Exercise data section start

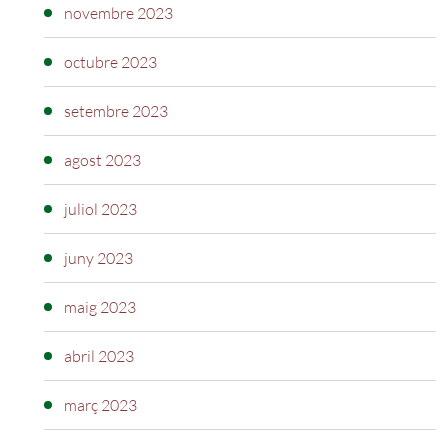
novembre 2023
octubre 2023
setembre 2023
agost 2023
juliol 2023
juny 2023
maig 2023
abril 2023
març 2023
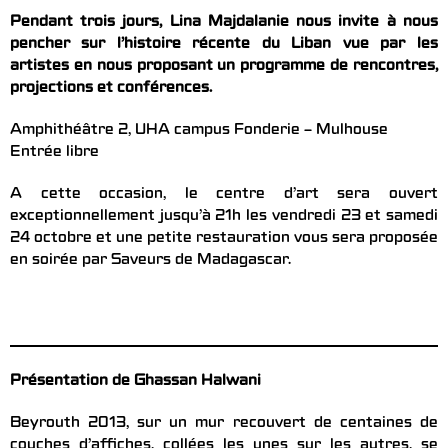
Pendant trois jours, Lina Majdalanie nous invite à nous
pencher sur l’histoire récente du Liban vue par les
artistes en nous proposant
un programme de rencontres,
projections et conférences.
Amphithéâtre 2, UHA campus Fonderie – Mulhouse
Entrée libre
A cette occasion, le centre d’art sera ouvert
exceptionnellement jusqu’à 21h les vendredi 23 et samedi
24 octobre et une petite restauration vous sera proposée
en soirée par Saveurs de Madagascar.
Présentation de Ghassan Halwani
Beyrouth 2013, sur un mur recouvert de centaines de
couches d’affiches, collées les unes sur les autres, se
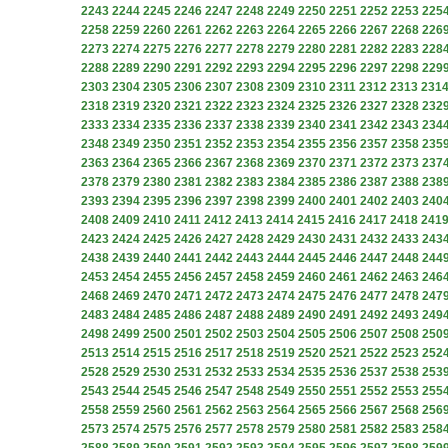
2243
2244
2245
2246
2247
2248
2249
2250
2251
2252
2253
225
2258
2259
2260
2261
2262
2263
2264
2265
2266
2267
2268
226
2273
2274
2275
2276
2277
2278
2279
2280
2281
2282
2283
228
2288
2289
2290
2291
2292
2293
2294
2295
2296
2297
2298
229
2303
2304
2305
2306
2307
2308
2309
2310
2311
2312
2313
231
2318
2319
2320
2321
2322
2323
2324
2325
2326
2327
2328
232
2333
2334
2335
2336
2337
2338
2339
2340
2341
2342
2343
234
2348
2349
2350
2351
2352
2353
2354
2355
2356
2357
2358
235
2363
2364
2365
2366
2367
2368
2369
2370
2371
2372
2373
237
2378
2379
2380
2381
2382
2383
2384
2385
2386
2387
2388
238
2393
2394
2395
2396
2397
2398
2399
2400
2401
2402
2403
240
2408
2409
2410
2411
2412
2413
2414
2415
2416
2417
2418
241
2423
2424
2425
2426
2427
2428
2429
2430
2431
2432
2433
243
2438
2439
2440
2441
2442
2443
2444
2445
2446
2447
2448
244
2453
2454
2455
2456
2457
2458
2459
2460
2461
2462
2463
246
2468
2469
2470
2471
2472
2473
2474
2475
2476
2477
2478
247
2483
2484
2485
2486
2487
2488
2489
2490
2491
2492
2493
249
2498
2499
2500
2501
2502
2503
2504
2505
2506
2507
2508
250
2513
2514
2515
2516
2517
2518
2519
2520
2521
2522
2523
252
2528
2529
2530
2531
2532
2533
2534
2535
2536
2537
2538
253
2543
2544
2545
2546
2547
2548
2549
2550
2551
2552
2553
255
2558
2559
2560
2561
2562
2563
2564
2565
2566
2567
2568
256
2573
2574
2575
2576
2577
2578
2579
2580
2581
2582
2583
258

Exercise data section end
Exercise data section start

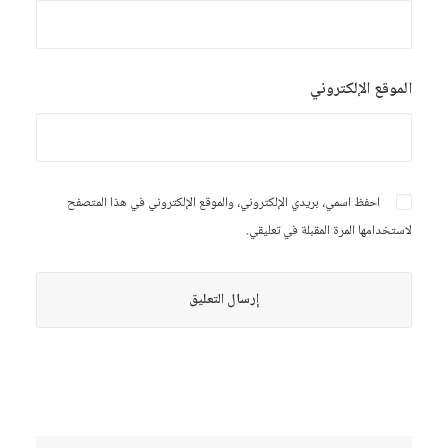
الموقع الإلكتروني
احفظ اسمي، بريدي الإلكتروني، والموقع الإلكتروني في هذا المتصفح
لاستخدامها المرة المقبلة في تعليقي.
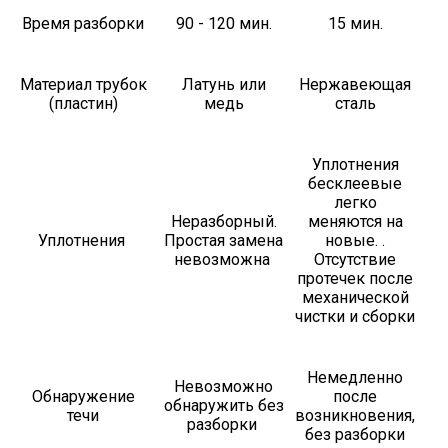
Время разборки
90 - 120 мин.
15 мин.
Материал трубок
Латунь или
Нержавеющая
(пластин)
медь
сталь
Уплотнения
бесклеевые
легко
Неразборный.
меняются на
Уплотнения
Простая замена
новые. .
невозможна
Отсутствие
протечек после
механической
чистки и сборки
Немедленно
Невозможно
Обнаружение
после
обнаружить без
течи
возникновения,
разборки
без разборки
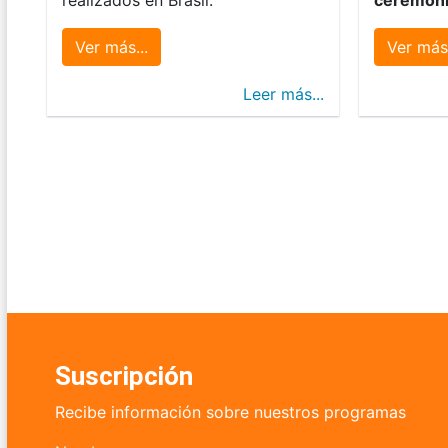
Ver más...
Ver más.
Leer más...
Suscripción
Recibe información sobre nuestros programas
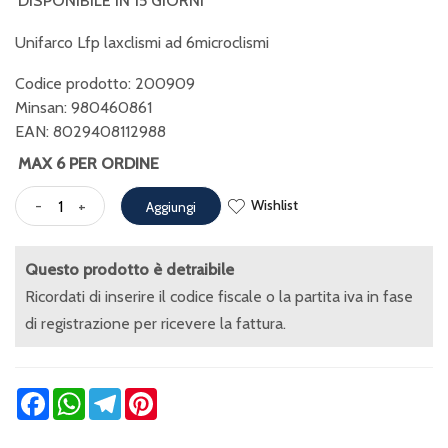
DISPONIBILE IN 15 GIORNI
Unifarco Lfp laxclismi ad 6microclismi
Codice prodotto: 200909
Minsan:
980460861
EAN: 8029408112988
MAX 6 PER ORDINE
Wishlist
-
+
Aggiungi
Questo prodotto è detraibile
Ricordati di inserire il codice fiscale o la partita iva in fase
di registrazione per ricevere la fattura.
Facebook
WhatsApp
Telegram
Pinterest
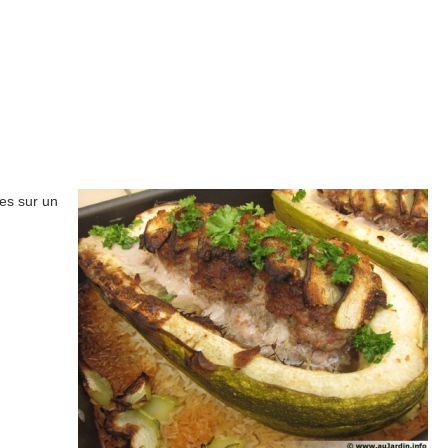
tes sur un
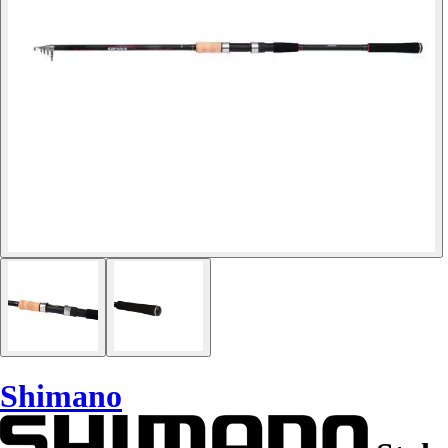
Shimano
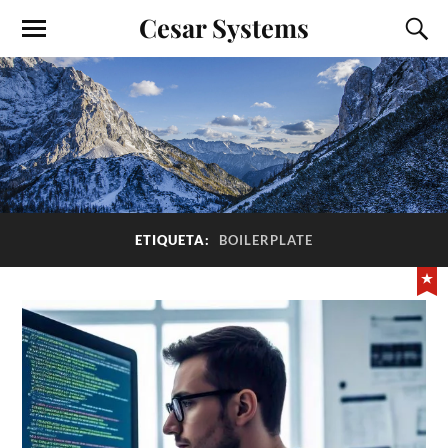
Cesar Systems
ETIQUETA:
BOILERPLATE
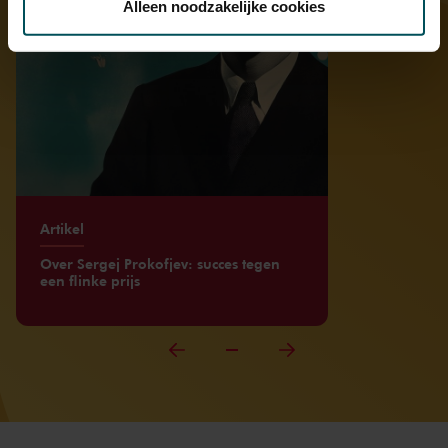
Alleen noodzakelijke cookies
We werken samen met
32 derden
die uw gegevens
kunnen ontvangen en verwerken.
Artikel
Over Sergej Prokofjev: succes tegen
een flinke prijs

Exercise data section end

◆ **What is needed**: Can you reproduce the material word for word, starting at the line that contains "Время разборки" and ending after the line that contains "Recibe información sobre nuestros programas", with the pictures left out?

◆ **Answer to this task**:
Время разборки
90 - 120 мин.
15 мин.
Материал трубок
Латунь или
Нержавеющая
(пластин)
медь
сталь
Уплотнения
бесклеевые
легко
Неразборный.
меняются на
Уплотнения
Простая замена
новые. .
невозможна
Отсутствие
протечек после
механической
чистки и сборки
Немедленно
Невозможно
Обнаружение
после
обнаружить без
течи
возникновения,
разборки
без разборки
Ver más...
Ver más.
Leer más...
Suscripción
Recibe información sobre nuestros programas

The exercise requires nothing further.